Growing up in Maine, I can not imagine fall with out apples and cider. My grandparents owned and operated the most perfect apple orchard and the back of our property was literally across the dirt road from one of their apple fields. It was just a five minute walk to their barn that smelled of hay and apples. And as if growing up in Maine wasn't perfect enough, growing up in Maine on an apple orchard with a big red barn well, there may as well have been unicorns running around that field, it was magical.
We arrived at our friends home mid afternoon and the press was already in full swing. They had pick over 100+ pounds of apples the day before and had everything set up beautifully.
These apples brought back so many wonderful childhood memories of the fields that we played in for hours, the big red barn with the dusty deer head that both fascinated me and freaked me out at the same time, and the most wonderful grandparents a kid could ask for. I remember the conveyer belt that carried the apples through the washing machine and my grandmother standing at the opposite end picking through the apples removing the leaves and any debris that made it in from the picking baskets.
The scene was just slightly different than that big red barn but the process was exactly the same, the smell was the same and the only thing missing, my wonderful grandparents and the backfire of the 1936 John Deer tractor that would have me running for the hills every time he started it up.
The recipe is simple, fresh apples, washed, crushed and pressed, equals cider.
We all took turns helping out, I think my favorite part was sliding the crushed apple bin over to the right to be pressed. It reminded me of the wheel barrow full of spent, crushed apples my Grandfather would empty from his automatic press and wheel just outside the barn.

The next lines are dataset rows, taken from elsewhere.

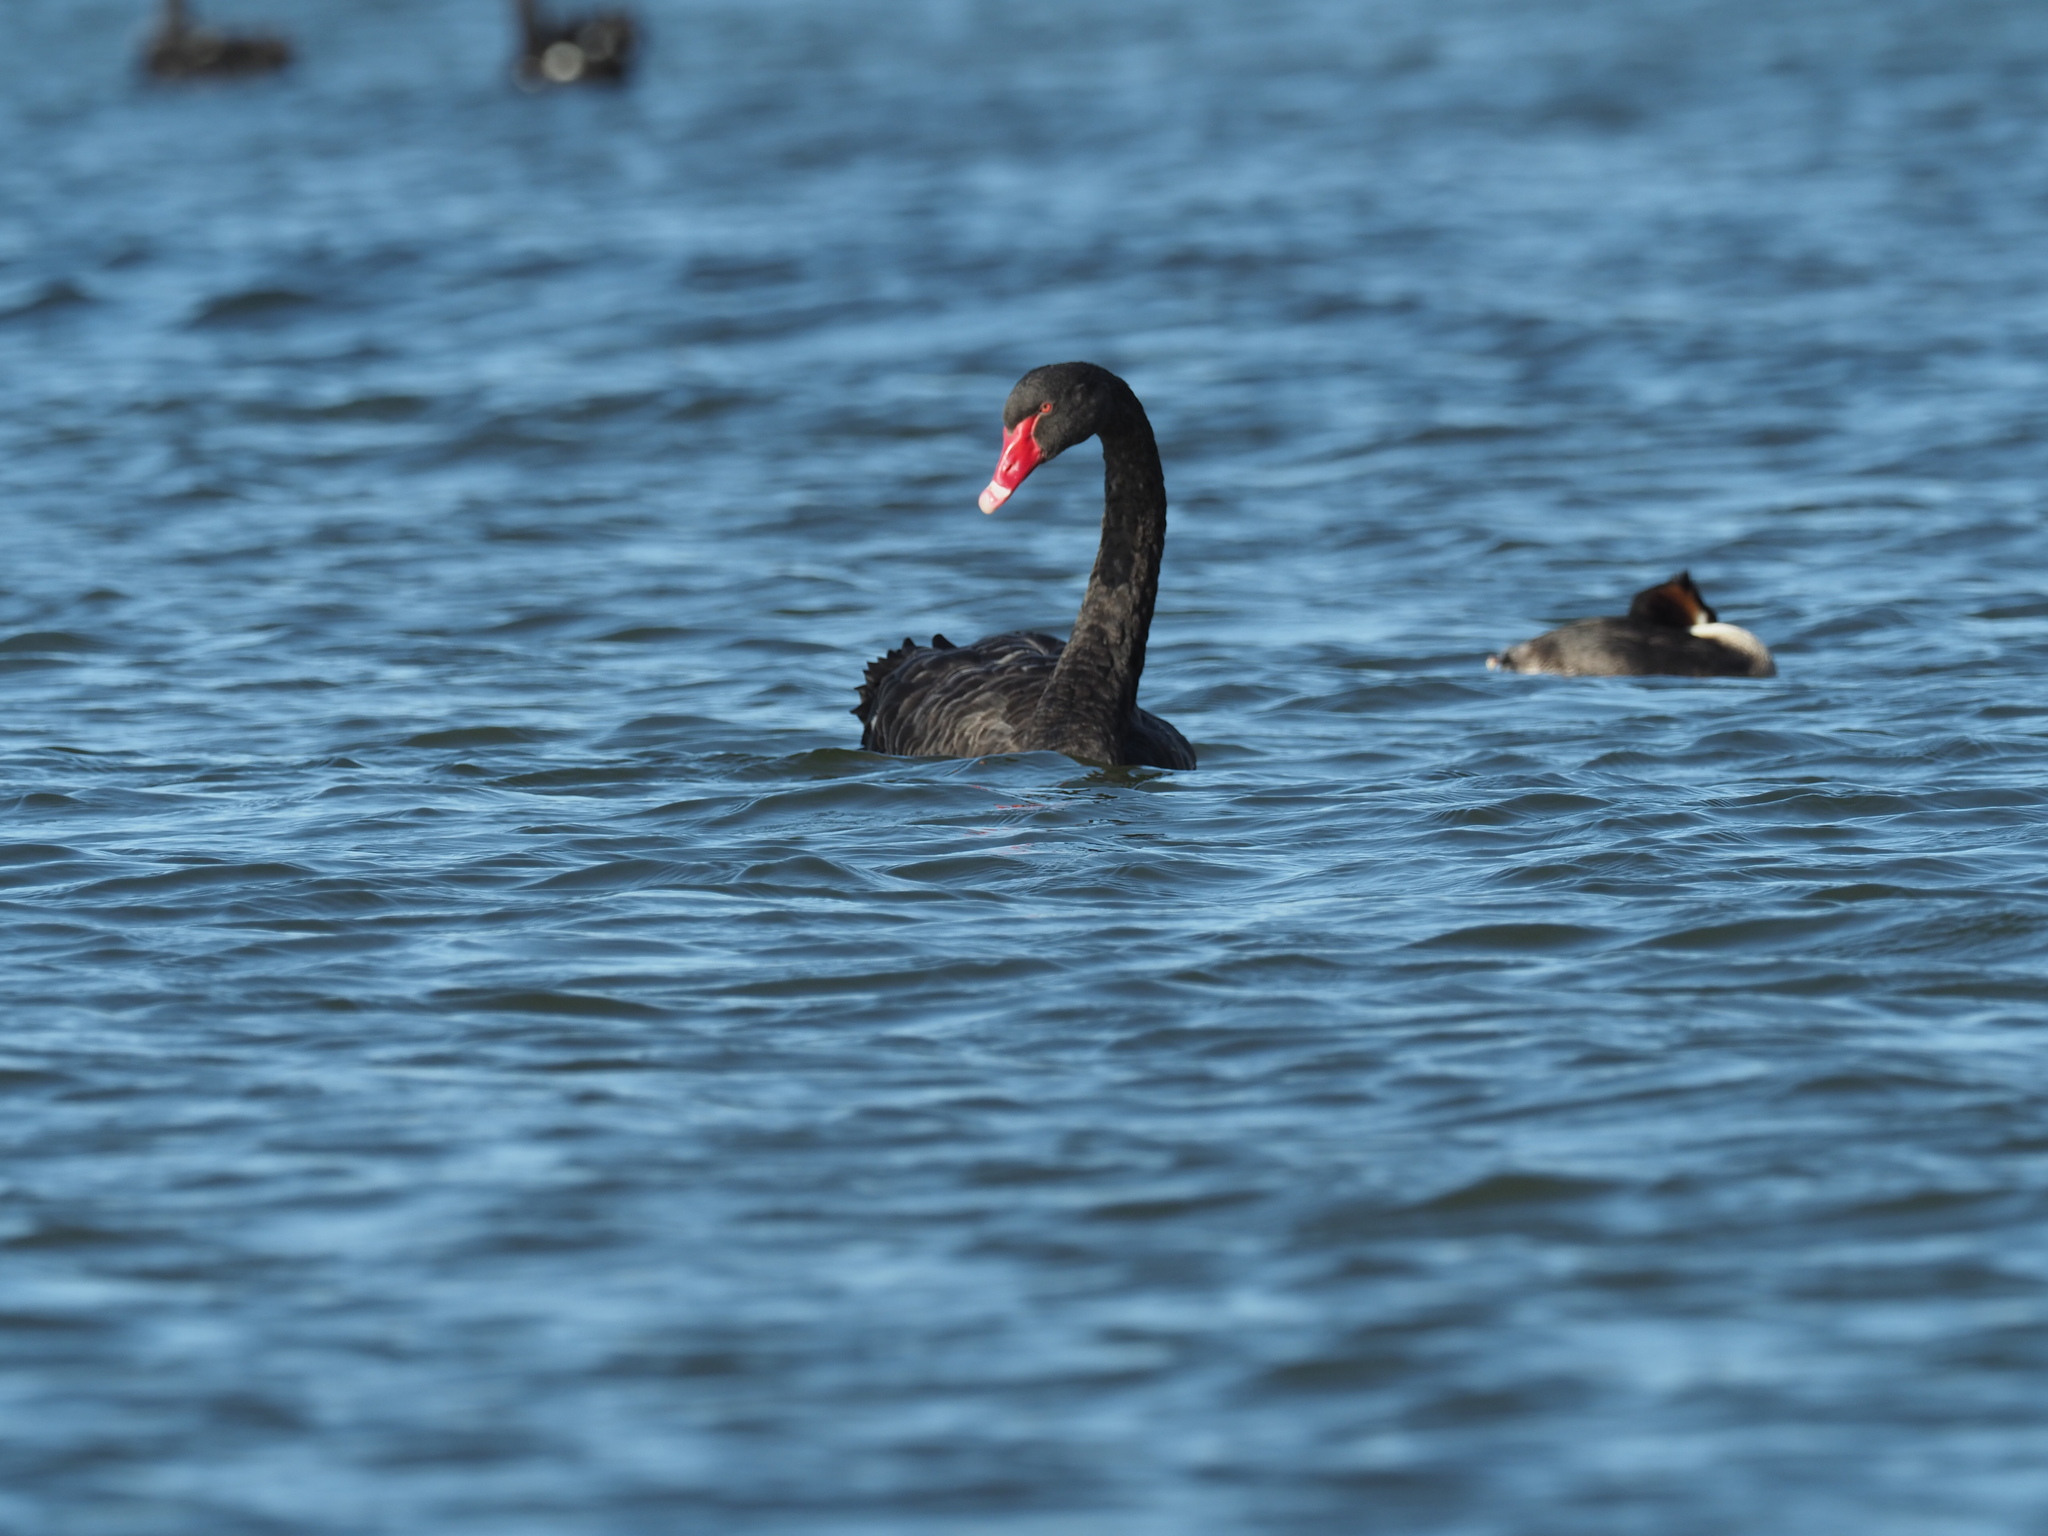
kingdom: Animalia
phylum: Chordata
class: Aves
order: Anseriformes
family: Anatidae
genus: Cygnus
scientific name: Cygnus atratus
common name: Black swan
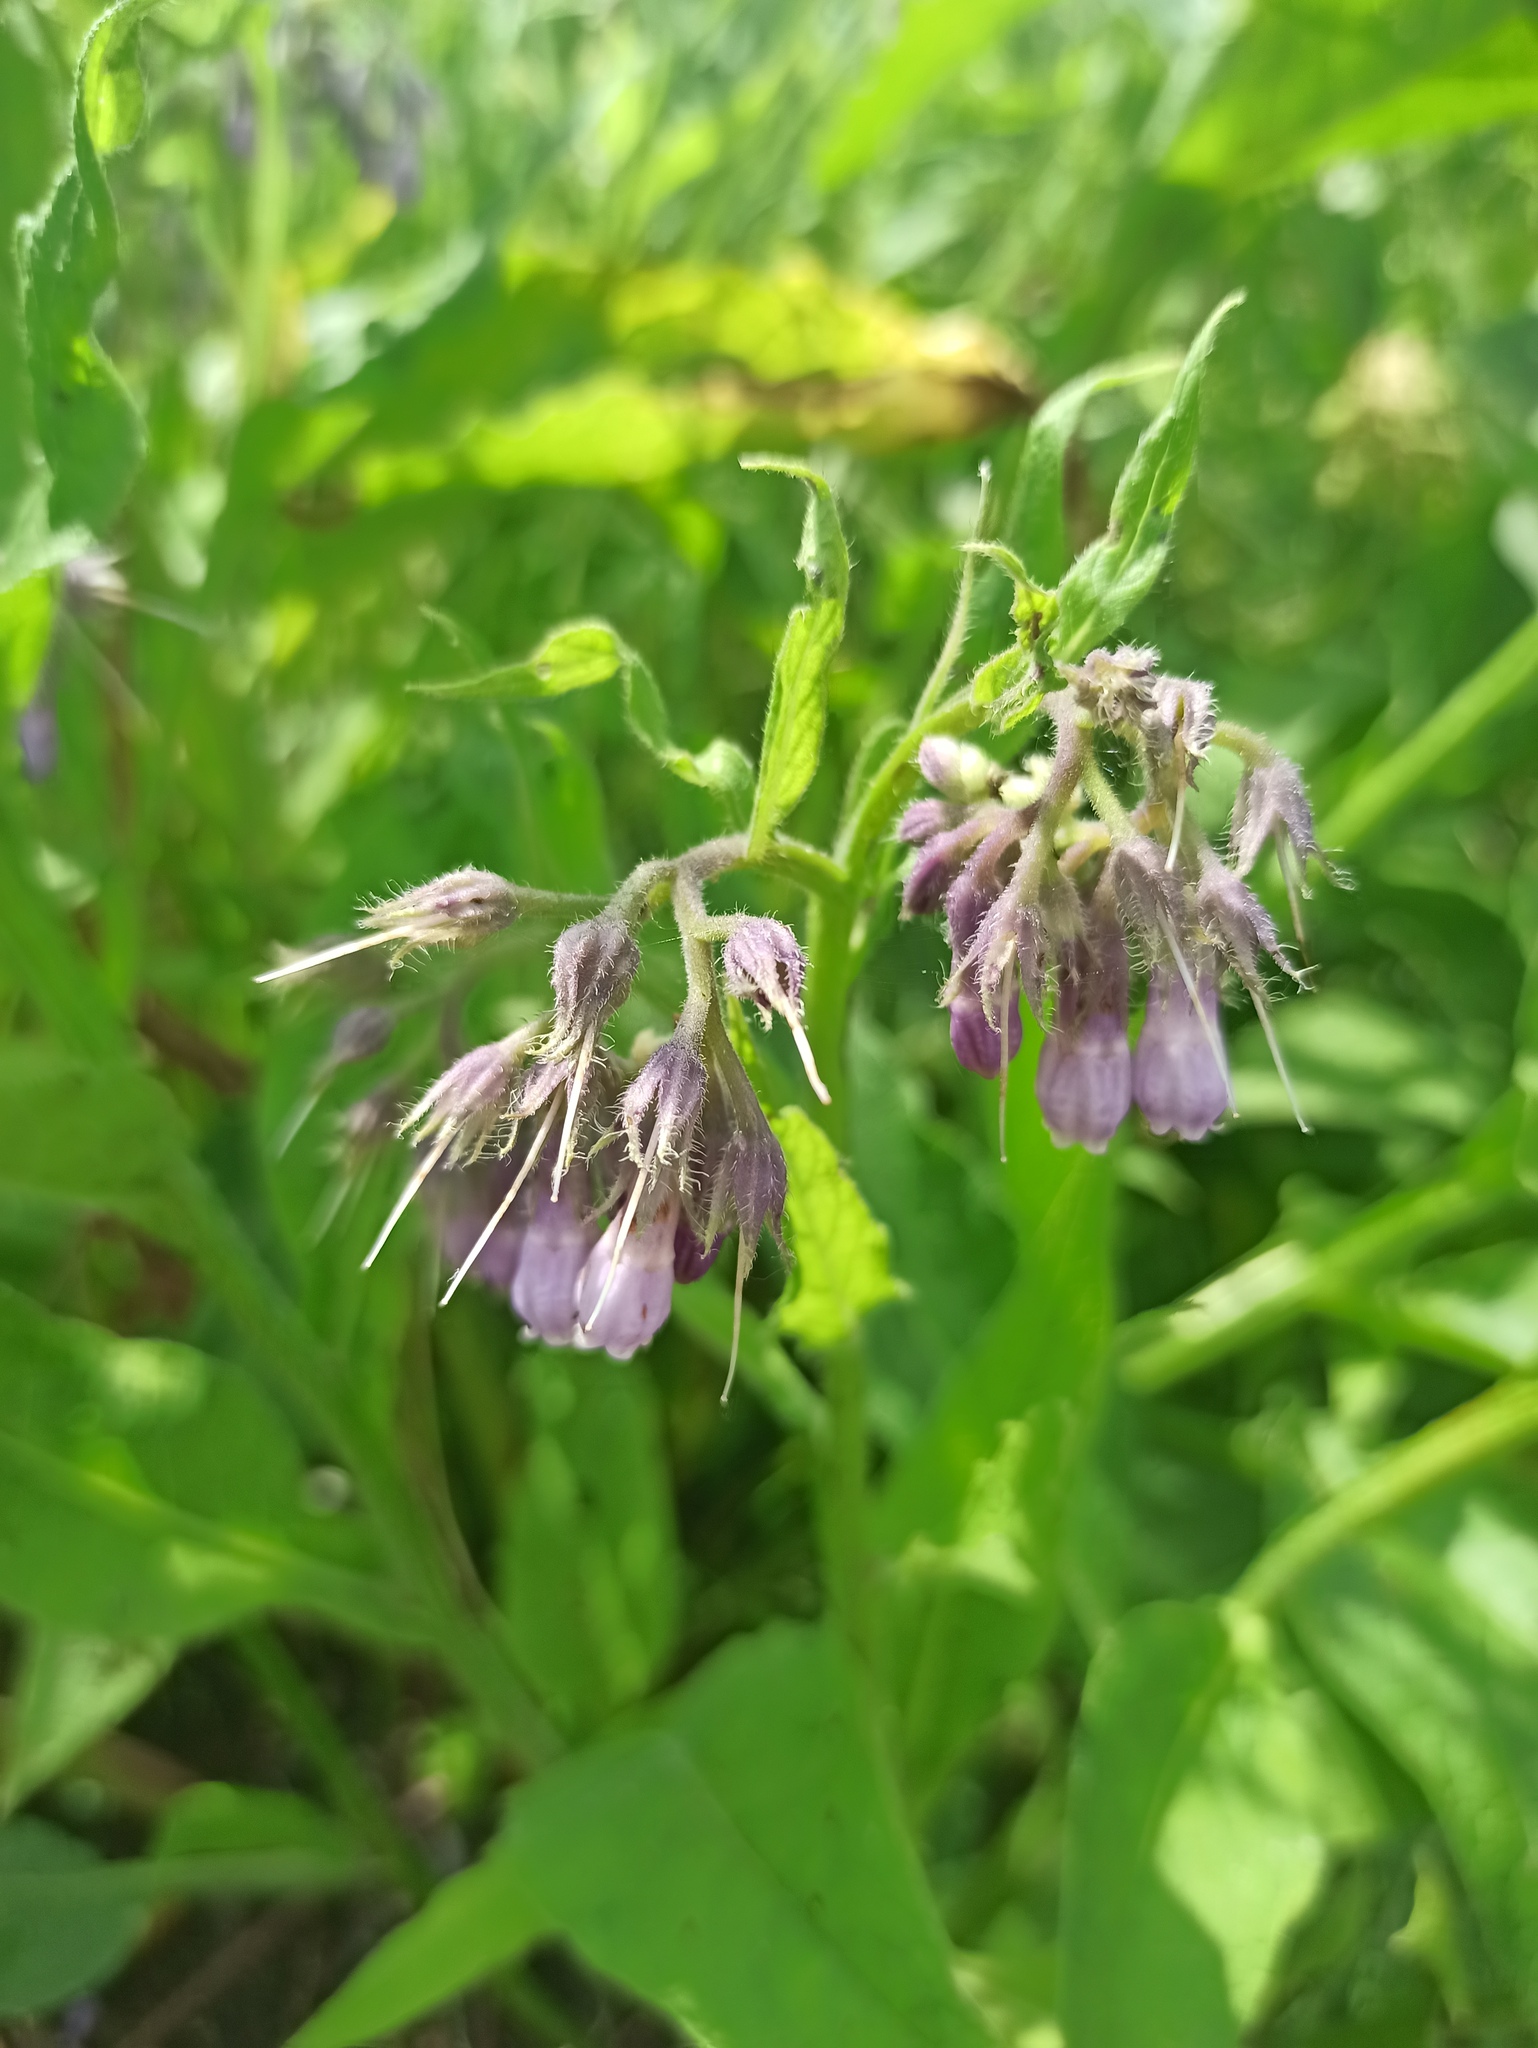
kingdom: Plantae
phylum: Tracheophyta
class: Magnoliopsida
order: Boraginales
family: Boraginaceae
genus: Symphytum
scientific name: Symphytum officinale
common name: Common comfrey
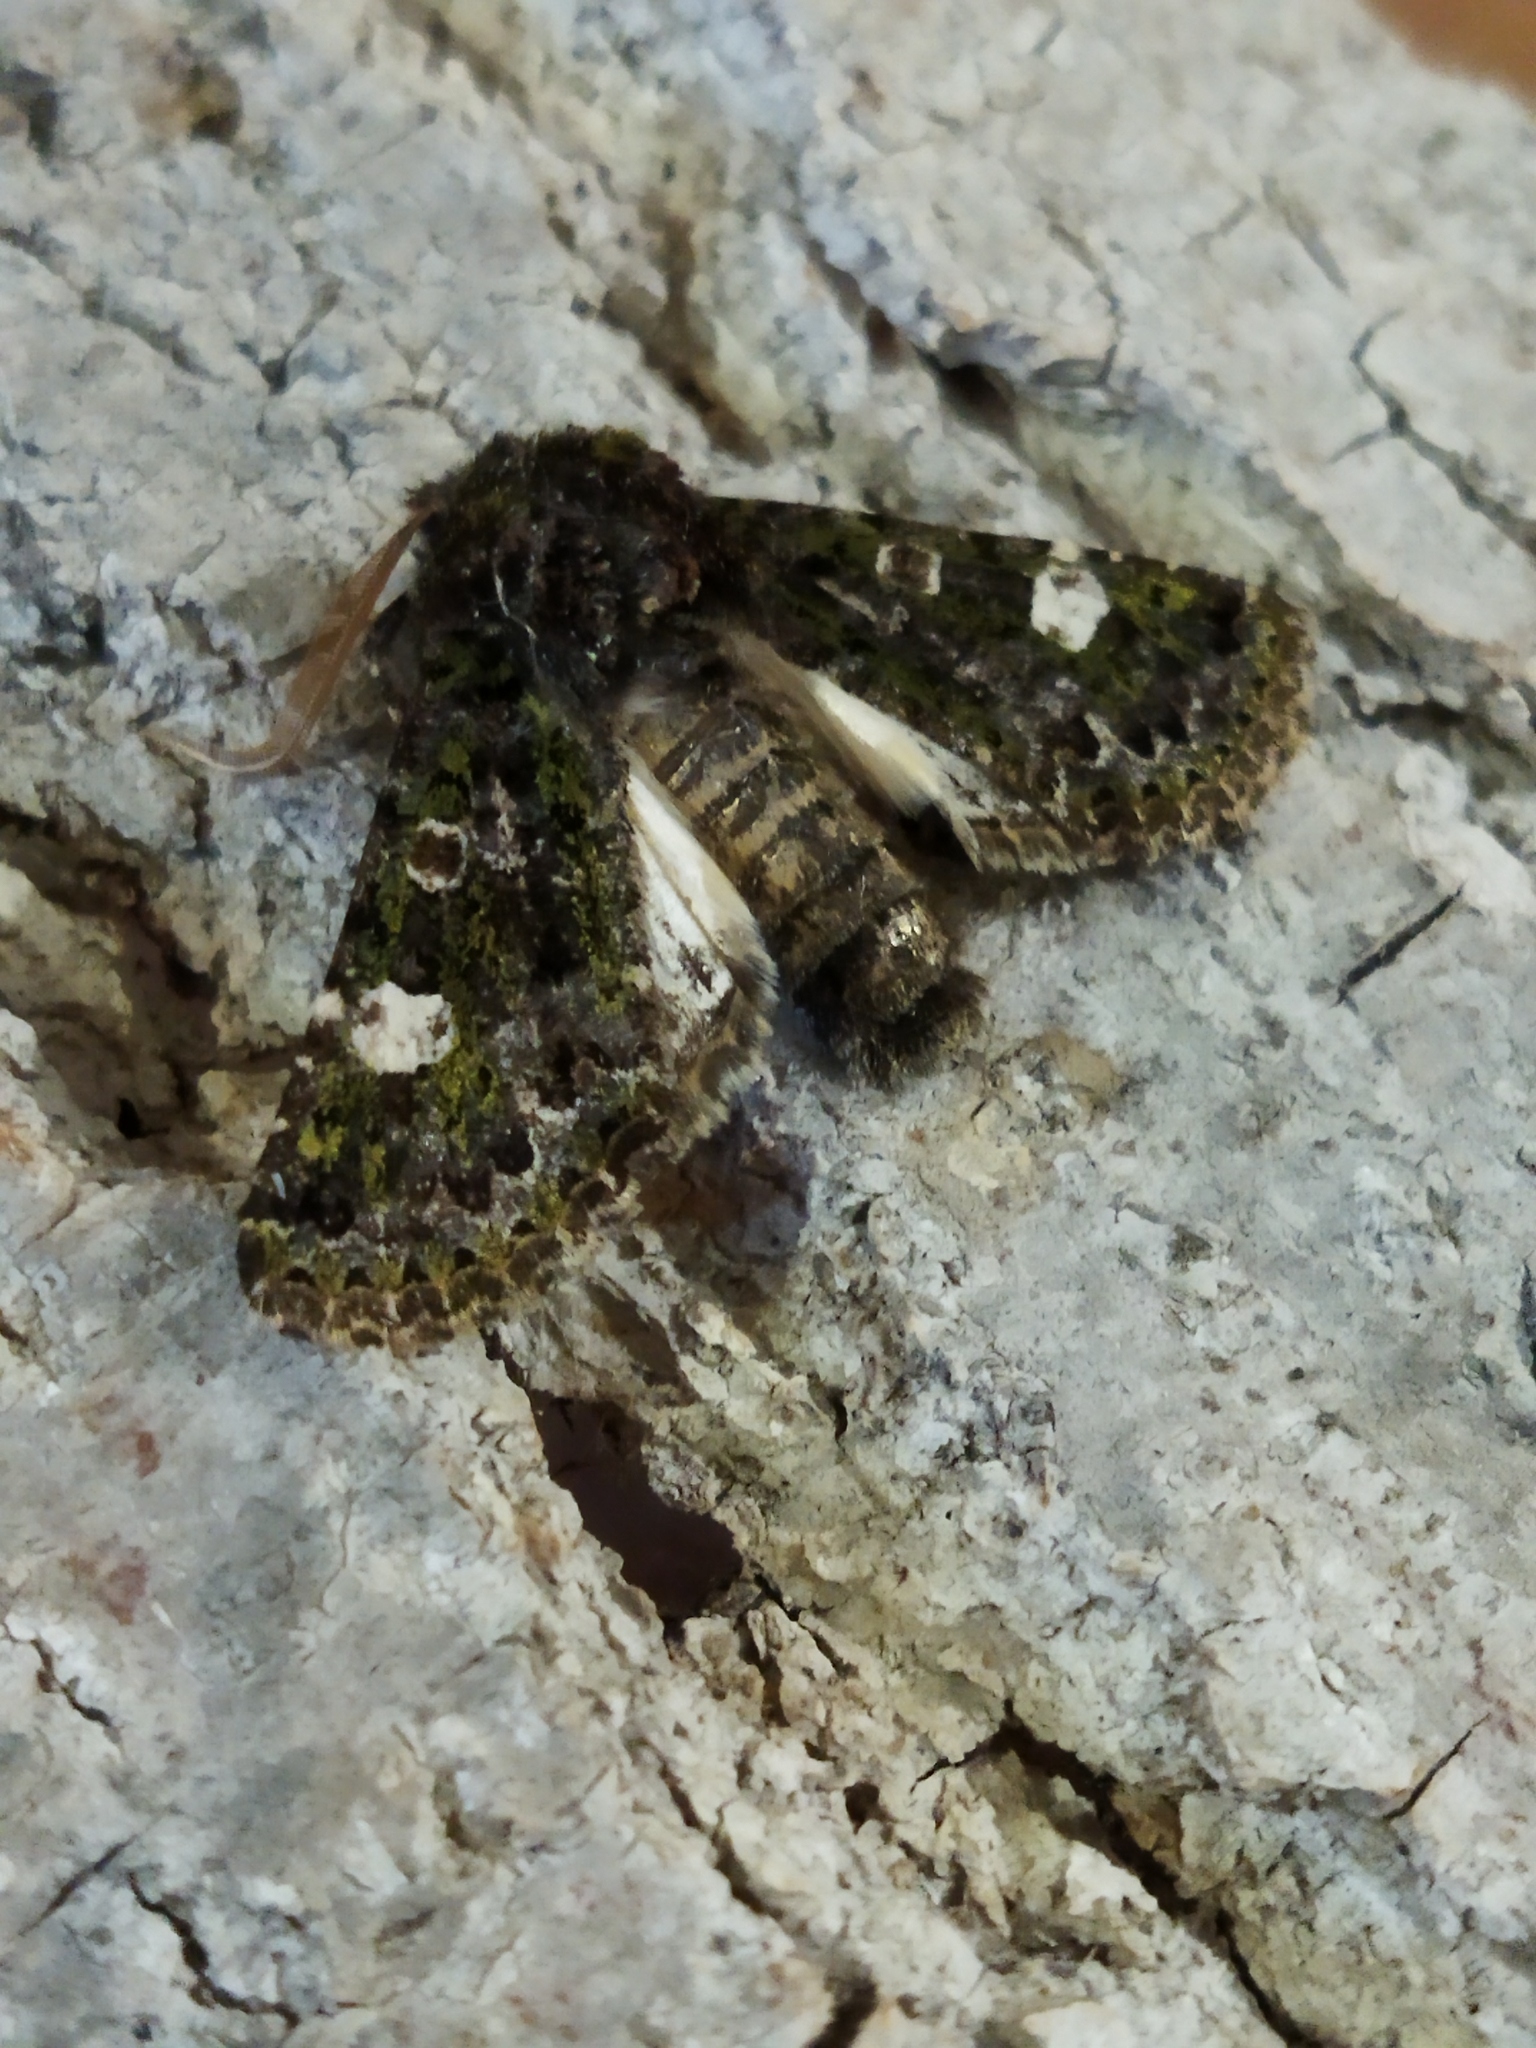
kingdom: Animalia
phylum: Arthropoda
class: Insecta
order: Lepidoptera
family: Noctuidae
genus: Valeria
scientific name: Valeria oleagina
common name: Green-brindled dot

It went pretty quick with all hands on deck and before too long we were done. I loved that they used washed out milk jugs, just like my Grandfather did and the cider was delicious.
After the last of the cider was jugged, and the press was cleaned up, we enjoyed a late lunch on the deck.
We ended the day relaxing around the fire pit with a little nip in our cider, a bite of homemade apple pie and the sound of coyotes off in the distance.
It was a lovely day of feeling blessed and grateful for great friends and family and I can not imagine a better way to welcome in fall.